Everything has an end
Unfortunately, our journey was slowly but surely coming to an end. Our way northwards leads us back to Nelson, where we took the night ferry in Picton and arrive in Wellington early in the morning at six o’ clock. The weather is bad and so we continue our journey further north on the same day and arrive two days later in Auckland.
Meanwhile, our bikes are on their way back to Switzerland by airmail. If all goes well, six to ten days later, they will be back home again. We cleaned out our van and presented it the following Sunday at the big car fair in Auckland. It’s the end of the main travel season and many backpacker cars are no longer on the pitch. We notice, that this is a very bad moment to sell the van – Interest in used cars is not very high.

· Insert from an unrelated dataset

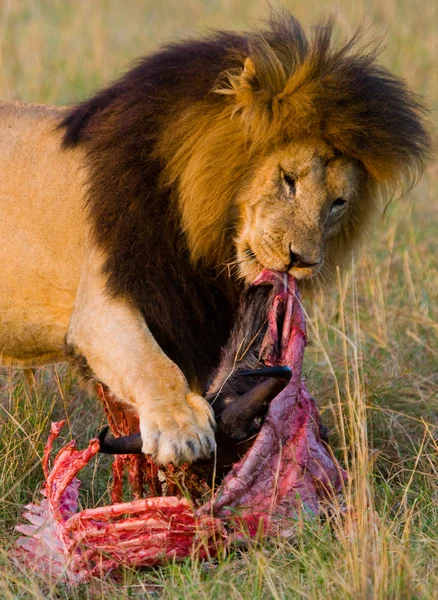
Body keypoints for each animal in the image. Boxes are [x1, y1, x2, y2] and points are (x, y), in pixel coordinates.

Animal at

However, shortly before the end of the event, an interested buyer showed up. Everything fit and we stood, faster than we thought, without our campervan. No problem for us, New Zealand was beautiful, but without bikes and without van, a longer stay makes no sense for us. We were able change our flights and leave cold and rainy New Zealand 2 weeks earlier than actually planned towards Bali.
Four months New Zealand – perfect for us, perfect for you, too?
Four months of camping in a camper van traveling through New Zealand is a long time, but time flied by so quickly. When we sold our van it felt as if we just bought it. We planned on staying longer than many we met on the road because well, we didn’t know when we will come back. As amazing as New Zealand has been, both of us have never been to Canada, neither of us has ever biked in the states nor in South America. There are so many countries on our bucket list that need to be crossed off before we go back to what we know already.
After all, for us it was not just about riding our bikes, it was also about getting to know a – to us – new country and its people AND ride our bikes. And exactly that opportunity to get to know people and their home through a shared passion was what made that trip so good. If you really just wan’t to ride your bike at many of the prime spots in New Zealand, you could do that in 4 to 6 weeks, though. And leave out all the hiking, sight seeing and other non bike related stuff. If that was the case, we would focus on the regions of Nelson, Queenstown (including Alexandra) and Christchurch (including Craigieburn). If you can get a cheap flight to Rotorua, don’t miss that trail center as well.
Thanks to everone we met along the way, if you ever are in Switzerland, hit us up, we will for sure take that chance to show you our hometrails!